→ WHAT IS EXPECTED:
In the answer, each line must appear exactly as in the records, and no picture may appear.

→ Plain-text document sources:
++++++
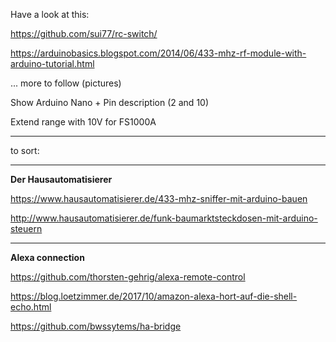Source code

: Have a look at this:

https://github.com/sui77/rc-switch/

https://arduinobasics.blogspot.com/2014/06/433-mhz-rf-module-with-arduino-tutorial.html

... more to follow (pictures)

Show Arduino Nano + Pin description (2 and 10)

Extend range with 10V for FS1000A

---

to sort:

---

**Der Hausautomatisierer**

https://www.hausautomatisierer.de/433-mhz-sniffer-mit-arduino-bauen

http://www.hausautomatisierer.de/funk-baumarktsteckdosen-mit-arduino-steuern

---

**Alexa connection**

https://github.com/thorsten-gehrig/alexa-remote-control

https://blog.loetzimmer.de/2017/10/amazon-alexa-hort-auf-die-shell-echo.html

https://github.com/bwssytems/ha-bridge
++++++
→ EXPECTED OUTPUT:
Source code

: Have a look at this:

https://github.com/sui77/rc-switch/

https://arduinobasics.blogspot.com/2014/06/433-mhz-rf-module-with-arduino-tutorial.html

... more to follow (pictures)

Show Arduino Nano + Pin description (2 and 10)

Extend range with 10V for FS1000A

---

to sort:

---

**Der Hausautomatisierer**

https://www.hausautomatisierer.de/433-mhz-sniffer-mit-arduino-bauen

http://www.hausautomatisierer.de/funk-baumarktsteckdosen-mit-arduino-steuern

---

**Alexa connection**

https://github.com/thorsten-gehrig/alexa-remote-control

https://blog.loetzimmer.de/2017/10/amazon-alexa-hort-auf-die-shell-echo.html

https://github.com/bwssytems/ha-bridge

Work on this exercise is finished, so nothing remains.